▶ TASKS AND EXERCISES
1. In the email excerpt, which of the three big frameworks is described as less represented in psychological and educational discourse?
2. Summarize the email excerpt in two sentences.
3. Rewrite more briefly the paragraph of the email excerpt that begins "She suggests that in our contemporary psychological perspectives".

▶ SOURCE EXTRACT
= = = = =

Did Anna really write that " she locates action and activity as ahistorical
development within a more inclusive sociocultural perspective which exists
at a more general level of analysis" ? More general than Vygotskian multiple
time scales that take us back
to newts?
Anyway, it would be REALLY help me to have some concrete examples of the
exemplary action research projects whose virtues, theoreticalness,
methodologicalness, and so on could be discussed. What are our shining
examples?
mike
On Fri, May 20, 2011 at 1:26 PM, Larry Purss <lpscholar2@gmail.com> wrote:
> Mike, you asked us to reflect on our understanding about questions of
> values
> and agency in the discussion of action research and CHAT. In searching for
> common ground, between various forms of action research I want to continue
> to bring Anna Stetsenko into the conversation. The reason why I am
> referring to her work is because she locates action and activity as
> ahistorical development within a more inclusive sociocultural perspective
> which exists at a more general level of analysis.
>
> She suggests that in our contemporary psychological perspectives there are
> three big frameworks or meta-theories to explain or understand development
> and learning. The majority of teachers, psychologists, policy makers and
> others in the educational arena are mostly operating implicitly within the
> first two meta theoretical perspectives and the third sociocultural
> framework is less represented in psychological and educational discourse.
> The 3 BIG frameworks are:
>
> 1)The traditional empiricist one according to which humans know the world
> through the input generated by information passing from the environment
> into
> the brain via sense organs.
> 2) The Kantian framework of rationalist metaphysics that posits knowledge
> is
> generated through processes in which the mind imposes its pre-existing
> structures on the sensorial input rather than merely detecting or recording
> incoming external input.
> 3) The sociocultural or socio-historical framework which posits a
> relational
> ontology as the ground within which knowledge is produced.

= = = = =

▶ SOURCE MATERIAL
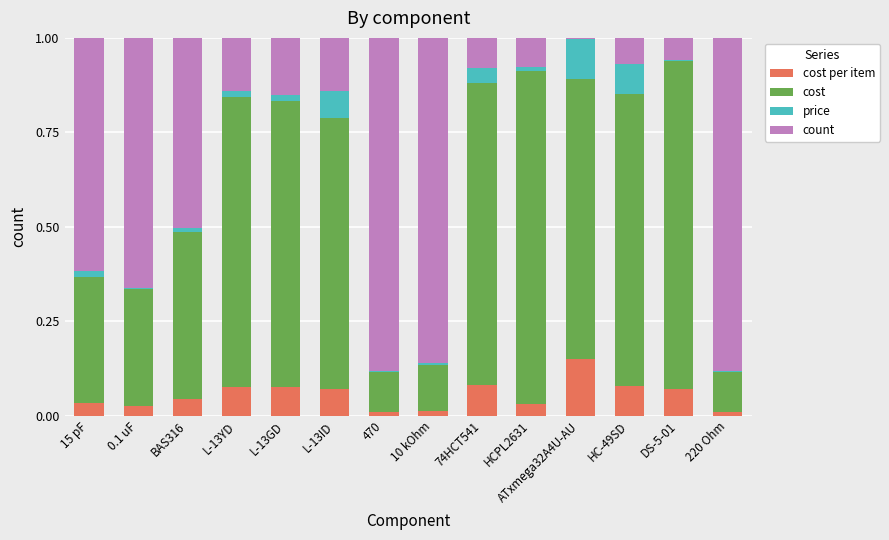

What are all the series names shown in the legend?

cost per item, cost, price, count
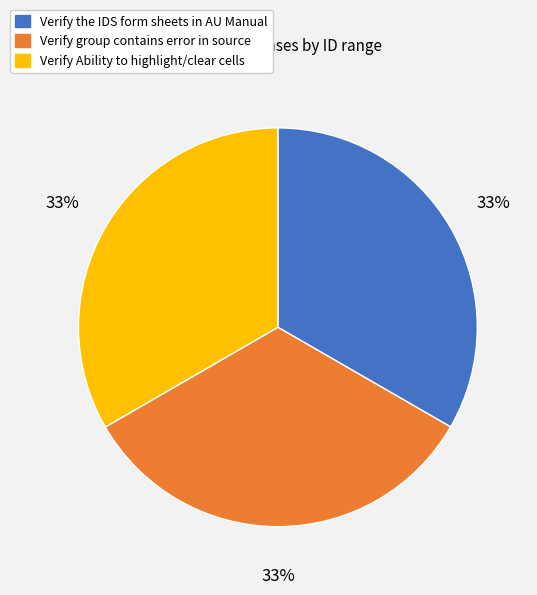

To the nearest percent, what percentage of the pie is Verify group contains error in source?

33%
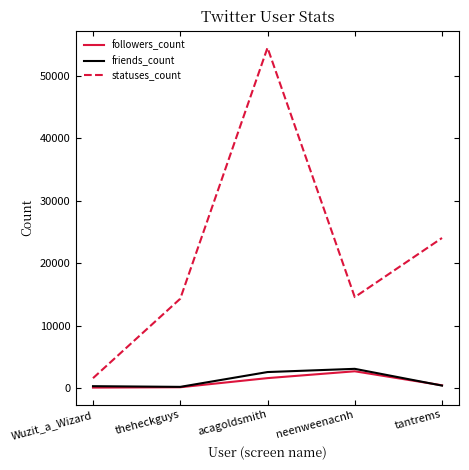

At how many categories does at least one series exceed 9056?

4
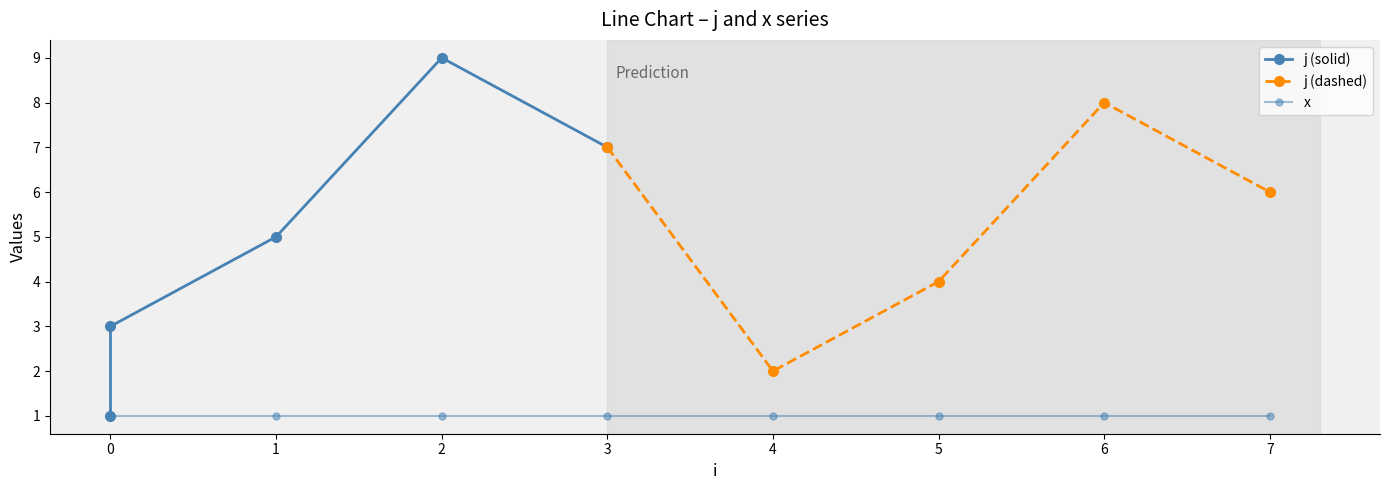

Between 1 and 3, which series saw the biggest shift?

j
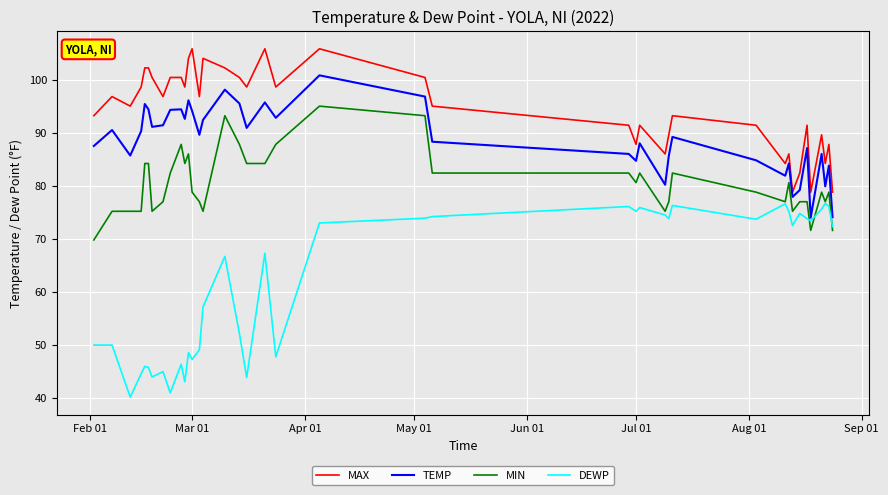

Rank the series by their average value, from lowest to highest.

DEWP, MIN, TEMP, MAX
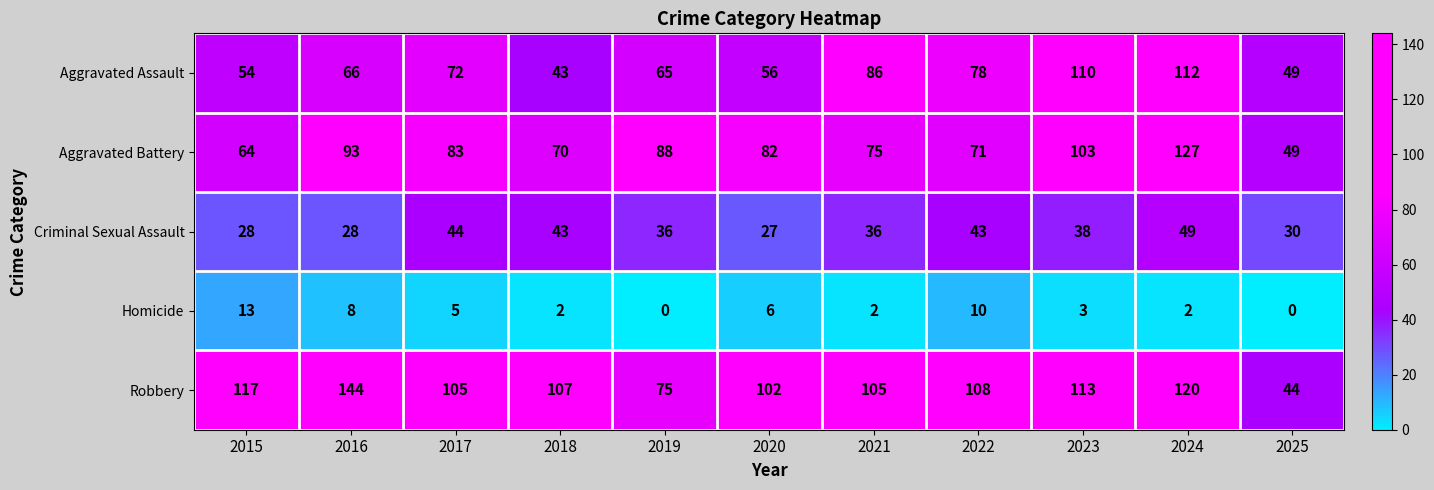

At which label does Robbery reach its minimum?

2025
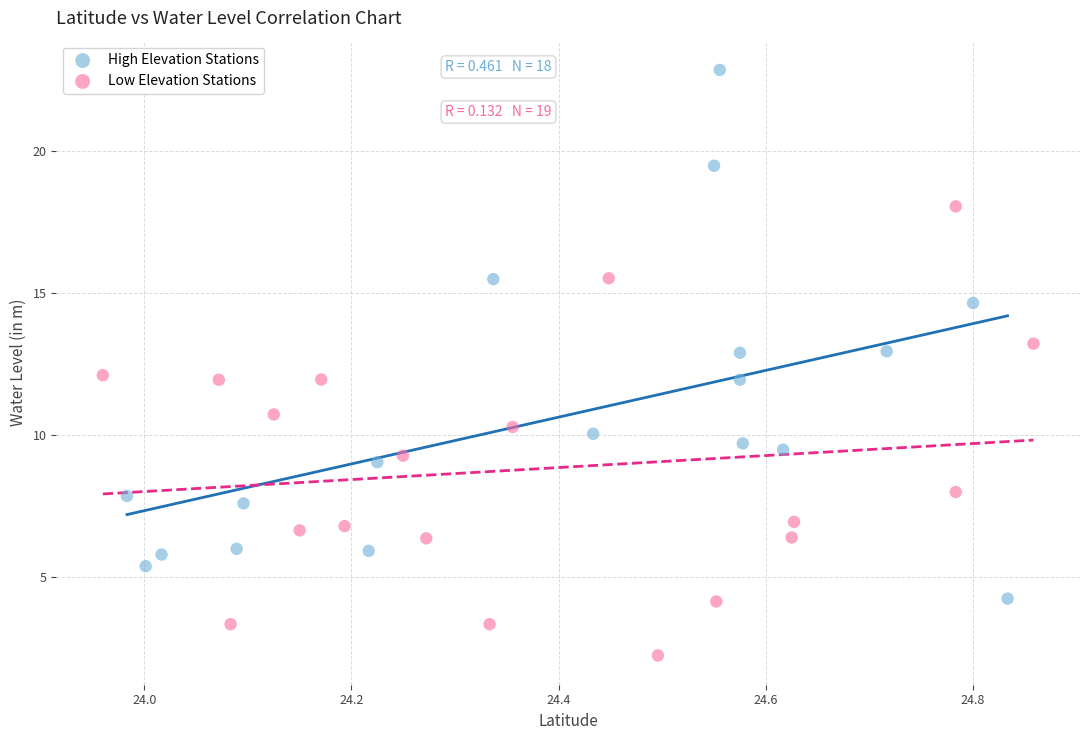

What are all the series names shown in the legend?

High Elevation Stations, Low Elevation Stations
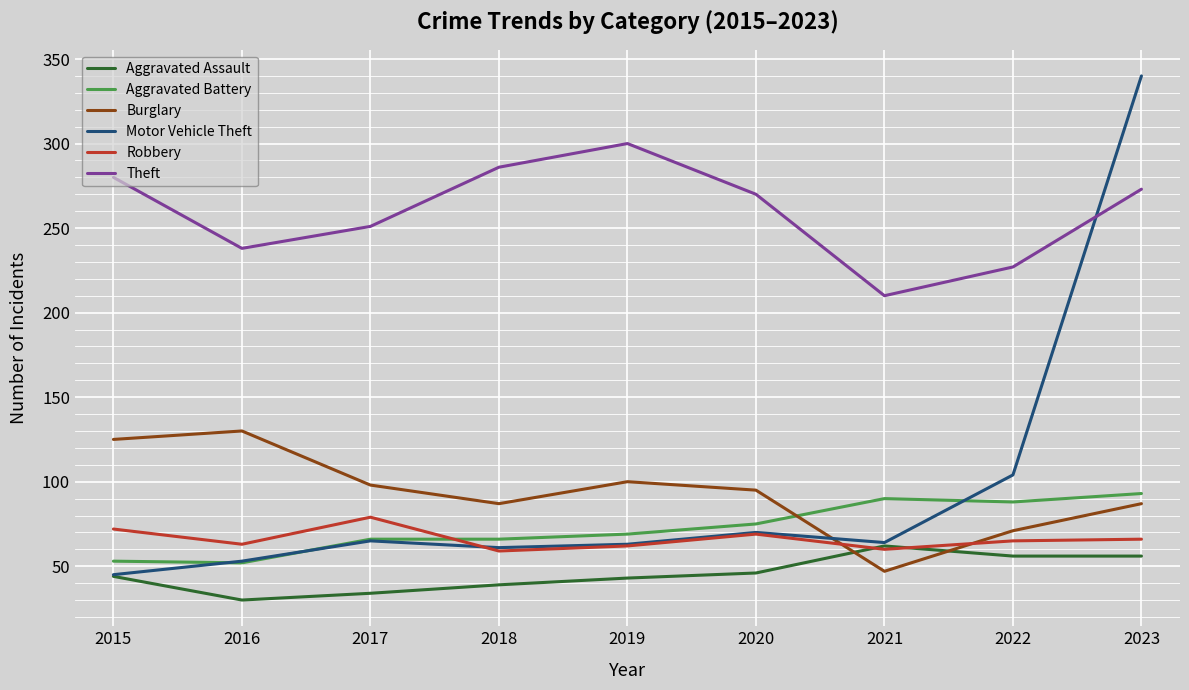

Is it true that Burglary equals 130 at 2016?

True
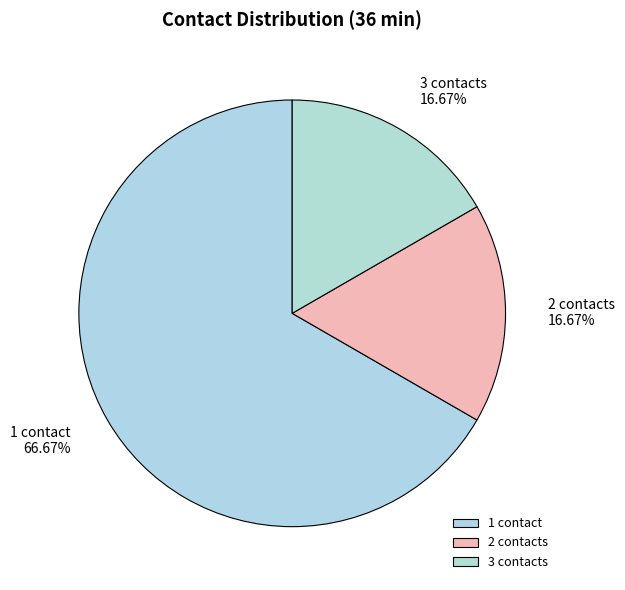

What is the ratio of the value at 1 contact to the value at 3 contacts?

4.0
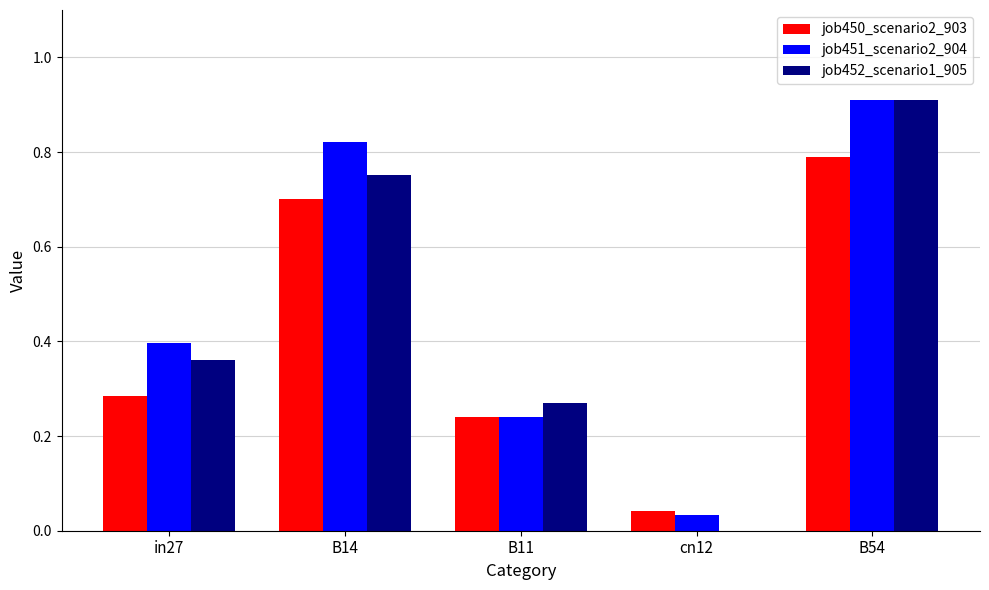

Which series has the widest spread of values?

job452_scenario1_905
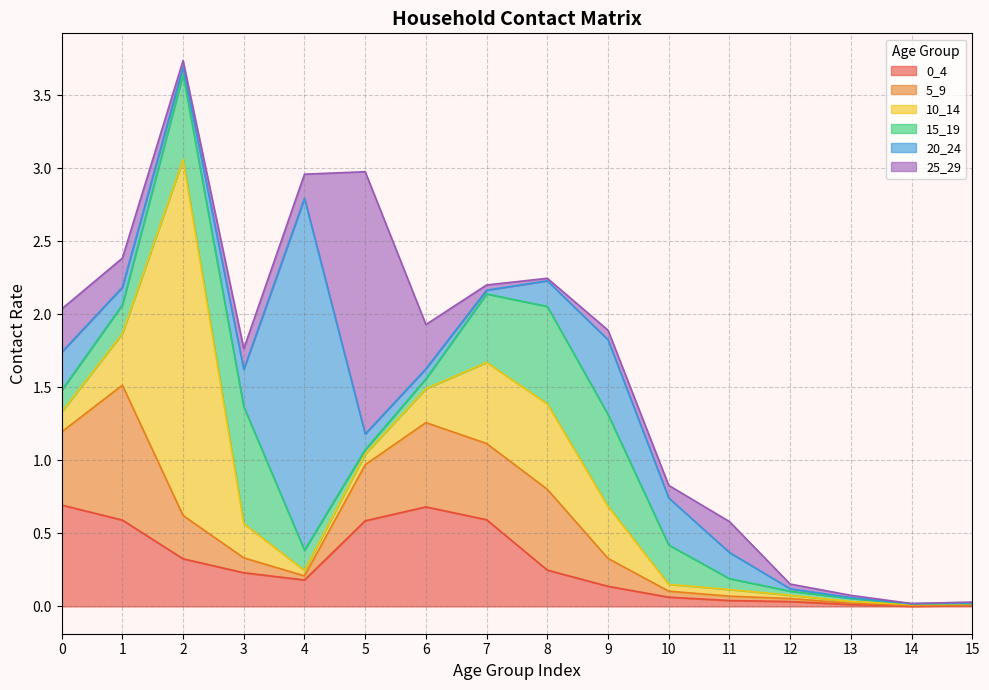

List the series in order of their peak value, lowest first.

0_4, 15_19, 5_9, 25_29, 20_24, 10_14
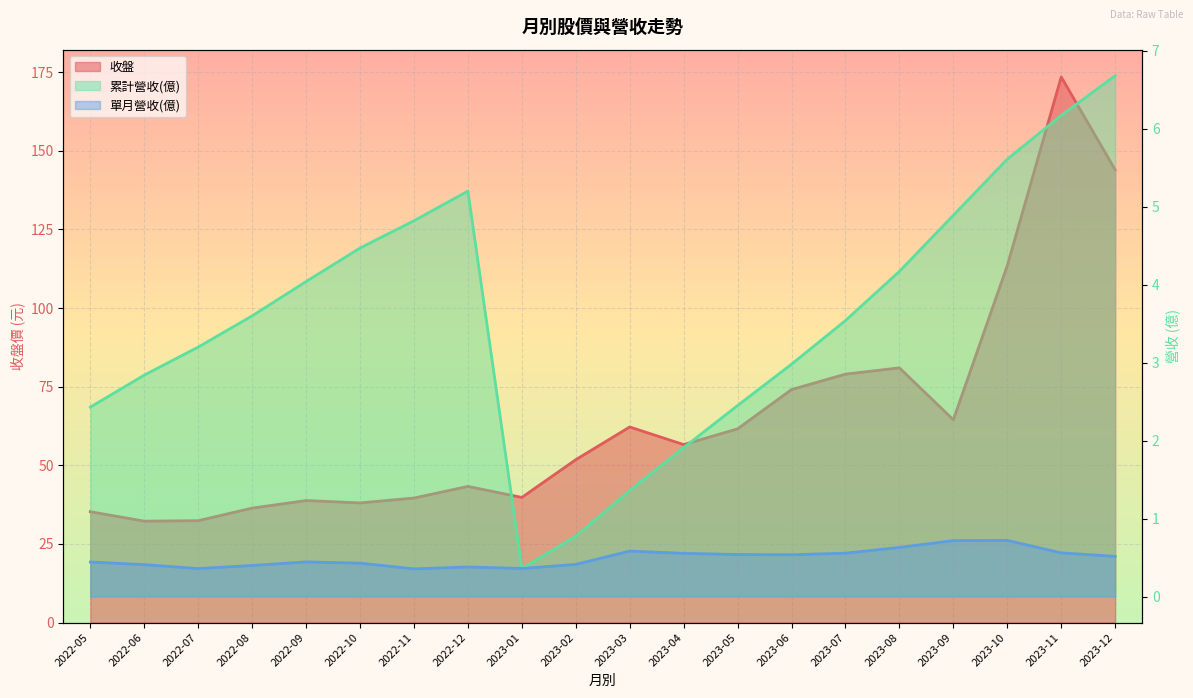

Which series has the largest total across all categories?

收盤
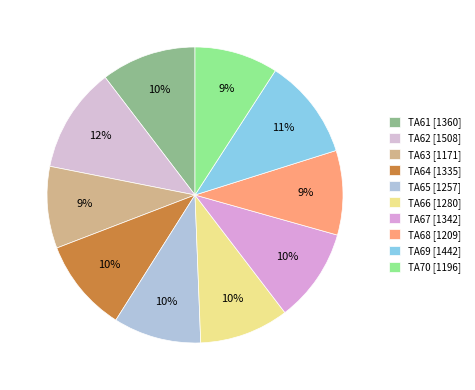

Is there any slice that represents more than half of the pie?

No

= = = = =

▶ SET OF ANSWERS
1. The third, sociocultural framework.

2. Mike questions a passage about Anna Stetsenko in Larry Purss's message and asks for concrete examples of exemplary action research projects. The quoted message from Larry Purss describes Stetsenko's view that development and learning are explained by three big frameworks (empiricist, Kantian rationalist, and sociocultural) and that the sociocultural one is less represented in psychological and educational discourse.

3. She identifies three big frameworks, or meta-theories, in contemporary psychology for explaining development and learning. Most teachers, psychologists, policy makers, and others in education work implicitly within the first two, while the third, sociocultural framework is less represented in psychological and educational discourse.